At 8pm this evening, in an all too familiar manner, the Prime Minister addressed the nation once again to inform us that England would return to lockdown, instructing people to “stay at home”, mirroring his announcement at the start of the pandemic in March.
During the eight-minute address, the Prime Minister hinted that this latest lockdown in England will last until the middle of February.
In addition to essential activities such as shopping for food and medicine, caring for vulnerable people and fleeing harm, the current guidance for moving home remains the same, meaning people in England will still be able to move and removal firms, tradespeople, and estate agents can still operate by going inside homes.
You can still move home. People outside your household or support
bubble should not help with moving house unless absolutely necessary.
Estate and letting agents and removals firms can continue to work. If you
are looking to move, you can go to property viewings.
Follow the national guidance on moving home safely, which includes
advice on social distancing, letting fresh air in, and wearing a face covering.
Mark Hayward, Chief Policy Adviser, Propertymark, comments: “We welcome the news that the housing market is to remain open throughout this new lockdown period, but it is essential that all agents continue to play their part in reducing the spread of the virus through following all relevant guidance on how to safely conduct viewings. It is vital that agents operate in accordance with government and Propertymark guidelines to help prevent the spread of Covid-19, keep movers and buyers safe and keep the housing market moving through these uncertain times.”

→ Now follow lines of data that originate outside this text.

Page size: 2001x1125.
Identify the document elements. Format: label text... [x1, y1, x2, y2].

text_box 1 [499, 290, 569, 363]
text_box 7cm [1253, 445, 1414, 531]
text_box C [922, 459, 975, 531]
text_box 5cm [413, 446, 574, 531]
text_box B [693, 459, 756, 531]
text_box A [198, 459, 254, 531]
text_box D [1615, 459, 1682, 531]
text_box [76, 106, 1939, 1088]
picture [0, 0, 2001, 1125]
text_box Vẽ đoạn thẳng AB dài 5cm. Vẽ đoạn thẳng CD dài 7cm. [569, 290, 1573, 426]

Marc von Grundherr, Director of Behnham and Reeves, commented: “The latest news of another national lockdown should do little to slow the momentum of the UK property market, given that official government advice still deems it ok to transact and move home.
“As a result, the industry will continue to service the vast number of homebuyers who have entered the market since last spring and this will ensure that many more will benefit from the current stamp duty holiday.
“With no speed bumps in sight for the time being, the market is now clear to accelerate through the gears throughout the coming year and we should see a healthy increase in transactions and price growth over the coming months, if not, across the remainder of the year.”
Hugh Wade-Jones, Managing Director of Enness Global Mortgages, adds: “It remains business as usual for the UK property market and as a result, it’s unlikely we will see any decline in the huge levels of buyer activity seen since last year, nor should we see property prices detract from their current upward trend.
“Billions of pounds in accelerated property transactions are also currently waiting to complete prior to the stamp duty holiday deadline on March 31st. It would have been a disastrous move for the government to have slammed the door in the face of these aspirational homebuyers so close to the finish line and would have no doubt caused a landslide of property transaction fall throughs and a drop in values had they done so.
“Of course, the industry must continue to operate with immense caution and all physical aspects of the home buying process itself must be met with extreme diligence to ensure the safety of all those involved.”
James Forrester, Managing Director of Barrows and Forrester, concludes: “Many will be thankful that the government have refrained from placing the property market back into a pandemic induced cryogenic deep freeze. As one of the cornerstones of the UK economy, it’s vital that we remain open and able to service the unprecedented levels of market activity seen in recent months.
“While previous calls to work from home unless necessary will have caused many property professionals to struggle at the start of the last year, the industry was able to adapt and evolve to a remote, more digitally enabled way of working.
“With this practice remaining pretty much in place ever since there should be little to no disruption for those currently selling and buying in the current market, and we expect to see no disruption as a result of this latest government announcement.”